Posted by: movingback at September 12, 2007 10:06 AM
"people were actually camping out overnight for releases" - remember all those people who lined up until 3am for a chance to buy at One Rincon?
"huge new home construction boom" - have you looked around San Francisco lately?
"people looking to cash in on the housing boom" - reminds me of everyone I know in San Francisco including myself.
Posted by: AlreadyHere at September 12, 2007 11:00 AM
Are you sure there weren't any investors/flippers/speculators in the SF market?
The rocket science class I took taught otherwise.
Posted by: bird_man at September 12, 2007 11:32 AM
I am not talking about condominium projects/developments -- or high rises -- I am talking about single family homes.
Posted by: movingback at September 12, 2007 12:03 PM
My point being, it was a gamble for many people -- when gambling, there are winners and losers. Those that got in early did very well, and those that got in close to the turning point, or near the end of the frenzy, are hurting. There is nobody to blame but ourselves. Condo buyers in San Francisco included -- if you waited in line for a new release, only to wait for the project to be finished so you could turn around and flip the property, best of luck to you now, it's going to be tough.
Posted by: movingback at September 12, 2007 12:12 PM
It really wasn't THAT much of a gamble near the peak of the mania. You bought a new construction condo, which limited your losses to 3% but did not limit your upside. Then you sat back and watched.
When they call to fund the loan, if Mr. Case and Mr Shiller say things are down by more than 3% from when you bought, you walk away.

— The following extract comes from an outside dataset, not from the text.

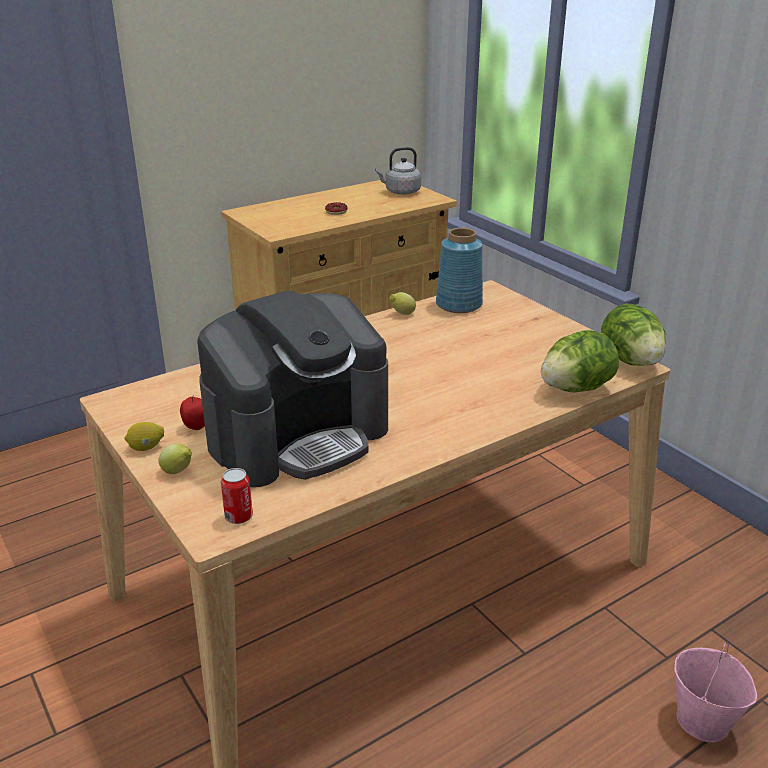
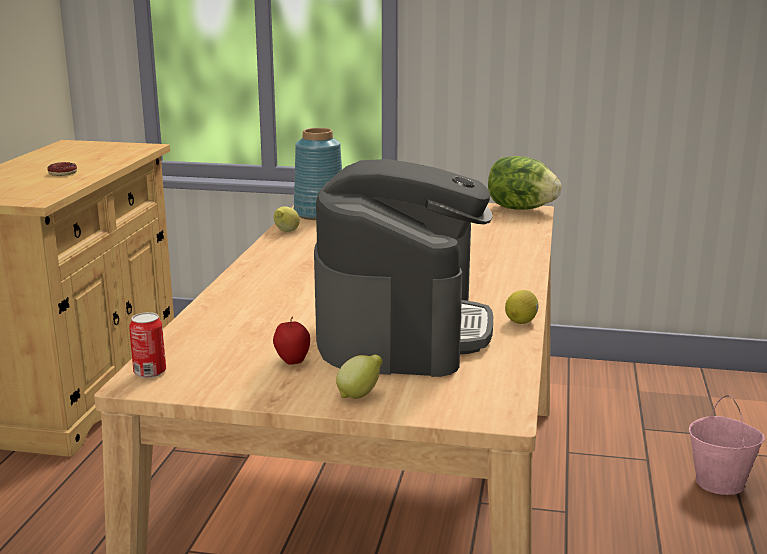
camera: 45 degrees left, 10 degrees down
lemon [124,422,164,451] -> lemon moved to [505,290,539,324]
can [221,468,253,524] -> can moved to [129,312,166,378]
grey kettle [375,147,421,195] -> none
lettuce [541,330,619,392] -> none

That just wasn't that much of a risk during a mania when things were rising by 20% per year and with nothing down, your gains were infinite.

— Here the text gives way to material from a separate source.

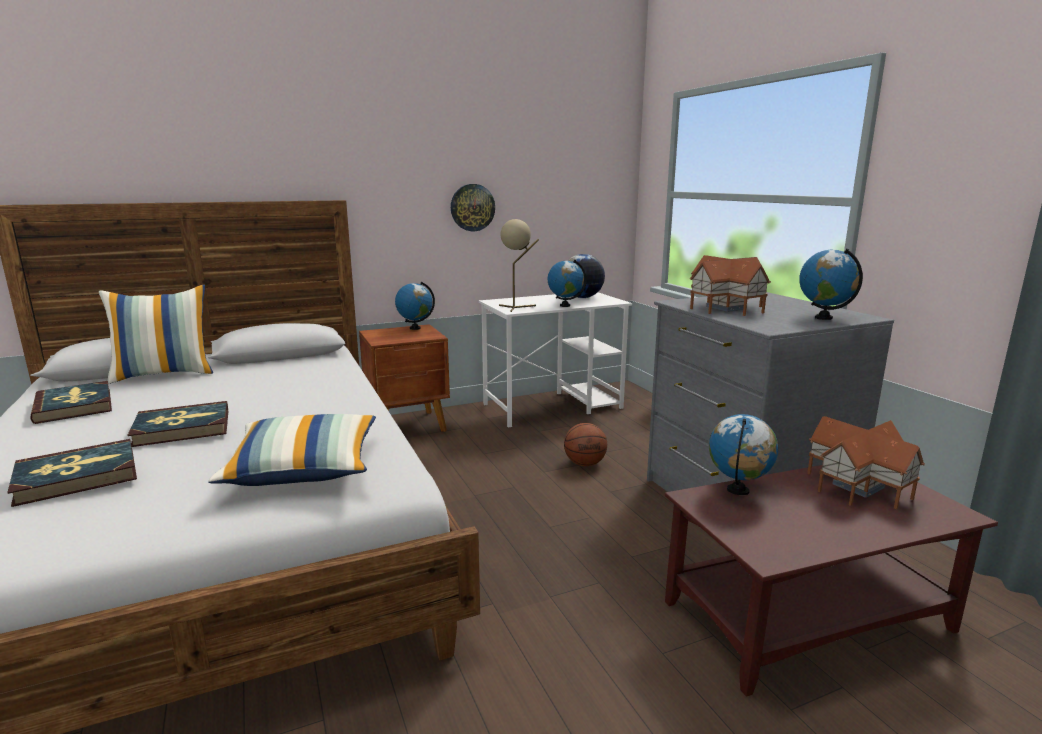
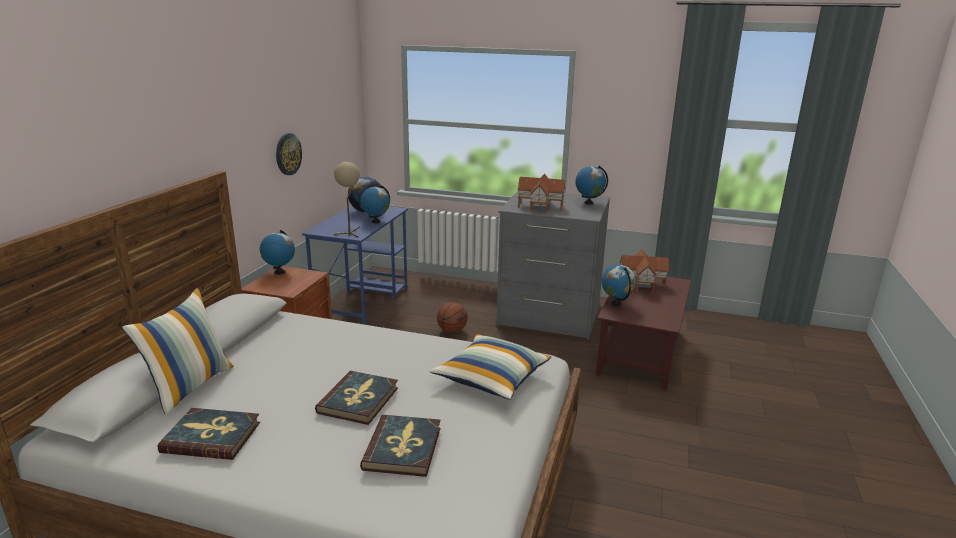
camera: 50 degrees left, 5 degrees up
white desk [479,292,632,428] -> blue desk [302,205,408,325]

With those kinds of gains and losses seemingly impossible at the time, you can bet that an overwhelming portion of the buyers of those condos were planning on buying and getting out as soon as possible. It was just too big of a draw.
How many pre-construction condos were sold at the peak of the mania to people who wanted to roll the dice? Just in SF, you are probably looking at something between 500 and 1000. There are another 500+ units under construction or about to break ground. Worst case that's 1000+ units that will be on the market at the same time. How many condos are sold in SoMa and Rincon Hill in a non bubble year, with prices faliing? 200? So we end up with a 5 year supply.